To scare myself with my own desert places.’”

“My own desert places.” Bill loved his wife and daughter until his heart and lungs and liver and brain stretched and ached and pressed at their boundaries. But he had one desert place: he wanted a son. Sometimes Bill heard Mack’s voice or saw Mack throw his head back and laugh, and he thought, My son would be almost this age. This could be my son fixing the lamppost, driving the Jeep. This could be my son. Why couldn’t this be my son?

Mack didn’t have an hour or even fifteen minutes on Memorial Day to meditate about his parents, but he thought of them more than usual. Maribel had asked him late one night, “If you could have your parents back for an hour, would you do it?” The question upset him so much, he turned away from her in the dark. Mack wanted to pluck his parents out of Oblivion and tell them, face to face, I miss you, every day I miss you, and I love you. Who wouldn’t want that? But even if it were possible, he would never do it. To have his parents back for an hour meant giving them up after an hour, and that was a loss from which he would never recover. He couldn’t stand the thought of losing them again.

Maribel was the only one to ever ask questions about the night of the accident. Mack had been out with friends, seeing a movie. When his friend Josh Pavel pulled down the long dirt road that led through cornfields to the Petersens’ farmhouse, Mack saw the sheriff’s car in his driveway. There were no flashing lights, nothing like you saw on TV, only the sheriff, a man Mack knew from school assemblies, sitting on the front porch steps, his hat resting on his knees. The sheriff stood up, put his hands on Mack’s shoulders, and said, “Your mother and dad are gone. They’ve been killed.”

“And how did you feel at that moment?” Maribel asked him.

Mack stared at her blankly. “What moment?”

“The moment you learned they were gone.”

He swallowed. “I don’t know. I can’t remember the exact moment. It’s nothing I think about. It was the worst moment of my life. I don’t want to reexamine it.”

“You’ve blocked it out,” she said.

“I remember I threw up,” he said. “I vomited into my mother’s rhododendrons. I remember being embarrassed about that, in front of the sheriff.”

“Did you cry?” Maribel asked.

“I don’t know.”

“You must have cried.”

“I don’t know if I cried right then. I’m telling you, I can’t remember much.
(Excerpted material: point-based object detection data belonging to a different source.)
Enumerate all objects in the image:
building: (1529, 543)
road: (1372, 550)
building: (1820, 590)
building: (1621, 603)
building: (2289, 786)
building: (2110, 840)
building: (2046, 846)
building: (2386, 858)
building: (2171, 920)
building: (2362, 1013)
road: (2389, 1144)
I remember the sheriff waiting for me on the porch, his hat on his knees.”

Ever since David Pringle’s phone call, Mack found himself thinking about the farm-the smell of the soil, the barn, the hog pen. The rough, hairy skin of a sow’s back, and the way the pigs squealed like children. To this day, Mack’s house had been left just as it was-Mack’s bedroom with his Iowa Hawkeyes pennants and his 1985 Sports Illustrated swimsuit calendar hanging on the wall. A valentine from Michele Waikowski thumbtacked to his bulletin board.
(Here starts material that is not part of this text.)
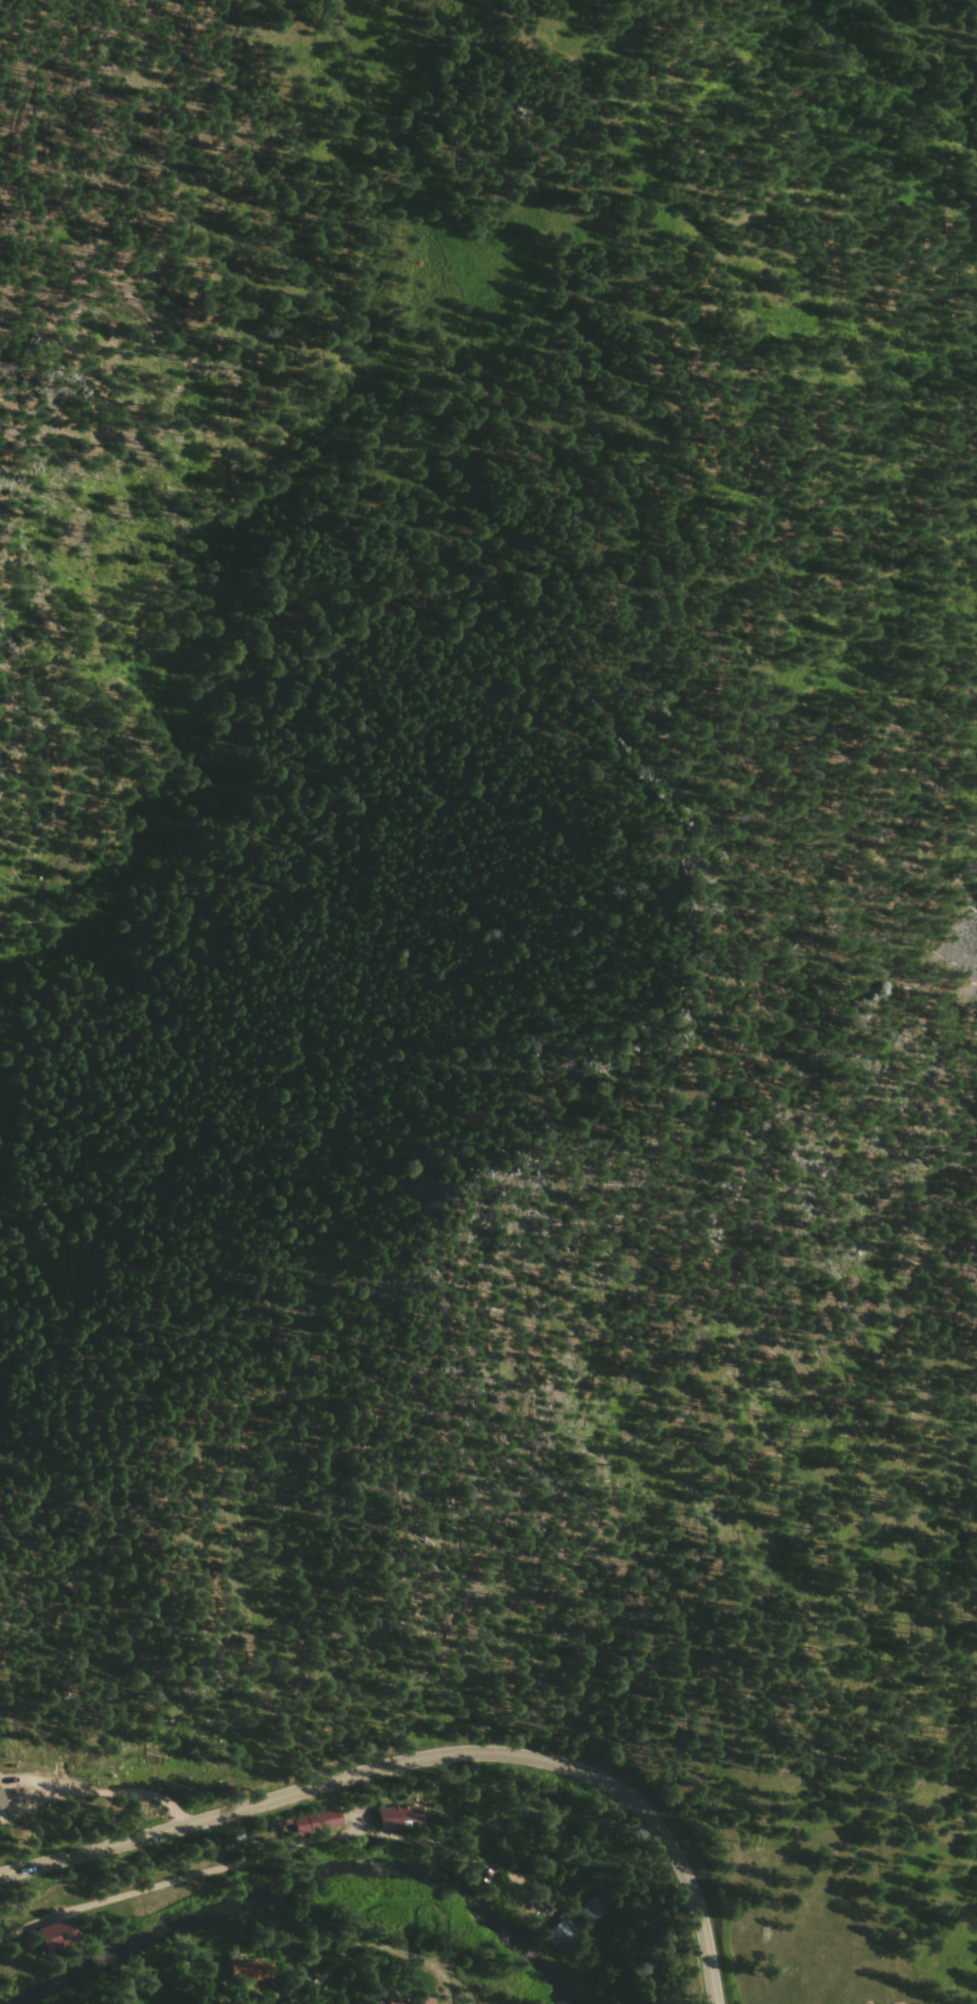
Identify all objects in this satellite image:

His parents’ room too had been left as it was-his father’s Carhartt overalls in the closet, and his mother’s dresses. His mother’s pale hair still in her hairbrush. The food in the kitchen had been cleaned out, except for Mack’s mother’s refrigerator pickles. “Leave the refrigerator pickles,” Mack told David Pringle. His mother used to say they would last forever.

Mack knew it was odd to keep things as they were, crazy, even. He supposed the farm hands gossiped about the house, along with the people in Swisher, along with people simply passing through Swisher; by now, it was legend. The farmhouse, untouched since the couple was killed in a car crash twelve years ago. Haunted? The woman’s hair still in her hairbrush. For years, David Pringle had been urging Mack to clean out the house and rent it, but Mack refused. Mack’s life with his parents was, in fact, frozen. The house was a museum of sorts, a museum Mack could visit if he ever found the desire, or the courage, to return.

Because it was Memorial Day, Mack let Love go home early-she’d been swamped all weekend-and he took over behind the front desk and imagined his parents standing there with him. Here is the lobby, the quilts Mack hung every year. Look out at the ocean, the ferry taking a crowd of people back to the mainland. Listen to this couple here checking out. They were sunburned across their cheeks, bike helmets tucked into their duffel bags.